Ganz nebenbei erklärt der Einspieler außerdem die Welt nach dem „Blip“: Vor fünf Jahren hat Thanos jedes zweite Lebewesen des Universums ermordet; nach dem Zeitreise-Kampf der Avengers sind alle Verstorbenen wieder da, das allerdings, ohne gealtert zu sein. Einst jüngere Geschwister sind nun die älteren. Die Häuser der Heimkehrer, haben längst neue Bewohner. In einem Wort: Mit dem Blip präsentiert „Spider-Man: Far From Home“ eine spektakuläre Idee – und wischt sie mit zwei Gags vom Tisch, um was vollkommen anderes zu erzählen. Blockbuster können unendlich frustrierend sein.

Super-Brillenträger: Spidey und Mysterio

Tatsächlich handelt der Film natürlich nicht von den interessanten Problemen nach einer Rettungsmission, sondern von den immer gleichen Scharmützeln während des nächsten Weltuntergangs. Und das, obwohl nicht mal Spider-Man selbst Lust darauf hat, schon wieder zu kämpfen. Er ist auf Klassenfahrt und schon mit der Liebeserklärung überfordert, die er in seiner Alltagsidentität als Peter Parker der Schulfreundin MJ (Zendaya) machen will. Dann allerdings zerstören die Elementals – Supermonster aus Wind, Wasser und Feuer – Europas touristische Hotspots. Und Peter Parker erbst aus Iron Mans Nachlass eine Superbrille, die ihn zum Nachfolger der Legende macht. Es sei denn, er gibt die Verantwortung an einen aus dem Nichts erschienen Helden weiter: an Mysterio.

□ □ □

» **IHRE AUFGABEN**:
**A)** Beantworten Sie zum Ausgangstext die folgenden Fragen:
(i) Vor wie vielen Jahren hat Thanos jedes zweite Lebewesen des Universums ermordet?
(ii) Auf welcher Art von Reise befindet sich Spider-Man?
(iii) Woraus bestehen die Elementals?
**B)** Geben Sie alles im Ausgangstext von „Ganz nebenbei erklärt“ bis hinunter zu „unendlich frustrierend sein.“ wortgetreu wieder.

□ □ □

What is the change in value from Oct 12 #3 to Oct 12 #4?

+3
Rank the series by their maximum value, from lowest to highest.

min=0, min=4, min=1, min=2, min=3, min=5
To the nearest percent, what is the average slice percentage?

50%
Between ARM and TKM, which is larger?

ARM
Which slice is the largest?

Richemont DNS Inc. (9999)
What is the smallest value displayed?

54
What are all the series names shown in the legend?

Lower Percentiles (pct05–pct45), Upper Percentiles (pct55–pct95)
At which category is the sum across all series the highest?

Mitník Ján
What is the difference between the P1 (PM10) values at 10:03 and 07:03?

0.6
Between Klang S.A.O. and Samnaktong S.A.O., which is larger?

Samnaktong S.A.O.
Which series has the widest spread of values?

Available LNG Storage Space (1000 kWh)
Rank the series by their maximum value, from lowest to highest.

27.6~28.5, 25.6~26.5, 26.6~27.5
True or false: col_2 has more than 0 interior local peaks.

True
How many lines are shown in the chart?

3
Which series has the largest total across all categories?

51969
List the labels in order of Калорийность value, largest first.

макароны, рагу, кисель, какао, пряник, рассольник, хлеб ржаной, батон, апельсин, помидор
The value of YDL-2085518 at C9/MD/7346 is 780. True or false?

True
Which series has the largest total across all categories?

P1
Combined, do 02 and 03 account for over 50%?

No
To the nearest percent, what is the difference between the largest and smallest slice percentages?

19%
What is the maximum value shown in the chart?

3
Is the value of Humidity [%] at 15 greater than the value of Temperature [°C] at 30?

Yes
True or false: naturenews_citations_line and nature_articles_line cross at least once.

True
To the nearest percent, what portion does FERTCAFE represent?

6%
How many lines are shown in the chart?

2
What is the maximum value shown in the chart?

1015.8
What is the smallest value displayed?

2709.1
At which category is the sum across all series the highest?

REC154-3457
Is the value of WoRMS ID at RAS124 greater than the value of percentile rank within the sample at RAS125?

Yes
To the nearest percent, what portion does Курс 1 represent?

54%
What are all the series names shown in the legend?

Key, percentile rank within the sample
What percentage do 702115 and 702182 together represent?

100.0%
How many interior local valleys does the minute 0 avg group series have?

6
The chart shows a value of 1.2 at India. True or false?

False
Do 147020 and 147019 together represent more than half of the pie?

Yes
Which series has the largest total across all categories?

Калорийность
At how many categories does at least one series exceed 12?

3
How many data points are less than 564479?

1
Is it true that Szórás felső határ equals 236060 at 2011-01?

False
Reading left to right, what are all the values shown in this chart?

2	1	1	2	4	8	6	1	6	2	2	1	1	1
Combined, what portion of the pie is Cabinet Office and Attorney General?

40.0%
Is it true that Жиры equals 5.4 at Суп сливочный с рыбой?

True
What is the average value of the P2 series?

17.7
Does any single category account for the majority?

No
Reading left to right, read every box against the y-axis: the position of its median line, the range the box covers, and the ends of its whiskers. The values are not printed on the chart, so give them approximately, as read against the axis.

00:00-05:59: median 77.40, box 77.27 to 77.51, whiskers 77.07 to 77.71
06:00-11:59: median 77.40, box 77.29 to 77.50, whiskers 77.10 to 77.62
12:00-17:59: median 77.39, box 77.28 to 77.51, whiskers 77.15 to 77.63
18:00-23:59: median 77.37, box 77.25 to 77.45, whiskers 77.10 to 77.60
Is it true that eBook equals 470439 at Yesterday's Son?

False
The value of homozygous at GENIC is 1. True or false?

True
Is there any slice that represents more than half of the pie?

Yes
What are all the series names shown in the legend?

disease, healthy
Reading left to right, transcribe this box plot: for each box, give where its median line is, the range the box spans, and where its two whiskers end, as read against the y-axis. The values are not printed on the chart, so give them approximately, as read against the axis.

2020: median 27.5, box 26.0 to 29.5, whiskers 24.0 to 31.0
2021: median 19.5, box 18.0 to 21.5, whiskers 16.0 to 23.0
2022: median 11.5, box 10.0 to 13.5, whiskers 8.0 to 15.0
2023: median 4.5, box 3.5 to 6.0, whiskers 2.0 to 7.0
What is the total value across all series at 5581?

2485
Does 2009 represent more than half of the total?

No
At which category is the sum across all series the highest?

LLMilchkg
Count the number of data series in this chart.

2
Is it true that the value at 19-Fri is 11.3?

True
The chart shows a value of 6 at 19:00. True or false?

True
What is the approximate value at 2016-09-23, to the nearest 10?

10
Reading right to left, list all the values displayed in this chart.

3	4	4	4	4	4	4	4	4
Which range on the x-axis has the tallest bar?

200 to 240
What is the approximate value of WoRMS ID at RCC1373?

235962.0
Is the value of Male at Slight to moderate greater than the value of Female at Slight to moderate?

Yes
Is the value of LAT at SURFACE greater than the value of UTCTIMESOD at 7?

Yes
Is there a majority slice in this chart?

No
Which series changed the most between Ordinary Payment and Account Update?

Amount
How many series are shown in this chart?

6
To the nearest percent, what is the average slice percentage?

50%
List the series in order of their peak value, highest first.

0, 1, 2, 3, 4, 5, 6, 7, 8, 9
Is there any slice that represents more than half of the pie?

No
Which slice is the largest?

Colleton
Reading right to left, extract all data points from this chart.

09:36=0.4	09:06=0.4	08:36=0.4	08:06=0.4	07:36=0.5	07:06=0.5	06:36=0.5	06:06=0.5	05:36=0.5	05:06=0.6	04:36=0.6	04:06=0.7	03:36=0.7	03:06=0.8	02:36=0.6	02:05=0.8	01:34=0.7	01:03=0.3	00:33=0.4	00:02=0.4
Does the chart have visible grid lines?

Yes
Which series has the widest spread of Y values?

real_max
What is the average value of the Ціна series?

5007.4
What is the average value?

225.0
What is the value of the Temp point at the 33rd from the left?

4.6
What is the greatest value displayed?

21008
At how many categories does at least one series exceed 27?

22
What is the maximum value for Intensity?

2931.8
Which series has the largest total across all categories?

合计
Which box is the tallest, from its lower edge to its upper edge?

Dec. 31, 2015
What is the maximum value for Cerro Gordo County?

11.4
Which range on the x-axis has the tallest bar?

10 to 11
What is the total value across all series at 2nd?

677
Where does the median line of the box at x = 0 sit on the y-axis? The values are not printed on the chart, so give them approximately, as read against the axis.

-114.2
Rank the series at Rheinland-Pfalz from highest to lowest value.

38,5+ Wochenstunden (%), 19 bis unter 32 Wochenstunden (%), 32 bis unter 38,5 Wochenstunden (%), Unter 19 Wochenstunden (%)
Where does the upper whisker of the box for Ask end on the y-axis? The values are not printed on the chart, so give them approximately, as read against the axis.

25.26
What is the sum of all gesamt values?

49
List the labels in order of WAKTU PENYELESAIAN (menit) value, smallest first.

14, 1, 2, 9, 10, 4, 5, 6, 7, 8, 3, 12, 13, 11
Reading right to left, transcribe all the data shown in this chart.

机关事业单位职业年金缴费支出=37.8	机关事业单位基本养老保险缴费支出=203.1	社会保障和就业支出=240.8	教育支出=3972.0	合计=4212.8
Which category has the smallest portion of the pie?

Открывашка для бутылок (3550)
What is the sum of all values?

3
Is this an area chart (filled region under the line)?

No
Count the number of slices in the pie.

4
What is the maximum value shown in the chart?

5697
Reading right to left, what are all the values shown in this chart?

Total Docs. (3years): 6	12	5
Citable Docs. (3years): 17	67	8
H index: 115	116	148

□ □ □

» **LÖSUNGEN**:
**A)**
(i) Vor fünf Jahren.
(ii) Auf einer Klassenfahrt.
(iii) Aus Wind, Wasser und Feuer.

**B)**
Ganz nebenbei erklärt der Einspieler außerdem die Welt nach dem „Blip“: Vor fünf Jahren hat Thanos jedes zweite Lebewesen des Universums ermordet; nach dem Zeitreise-Kampf der Avengers sind alle Verstorbenen wieder da, das allerdings, ohne gealtert zu sein. Einst jüngere Geschwister sind nun die älteren. Die Häuser der Heimkehrer, haben längst neue Bewohner. In einem Wort: Mit dem Blip präsentiert „Spider-Man: Far From Home“ eine spektakuläre Idee – und wischt sie mit zwei Gags vom Tisch, um was vollkommen anderes zu erzählen. Blockbuster können unendlich frustrierend sein.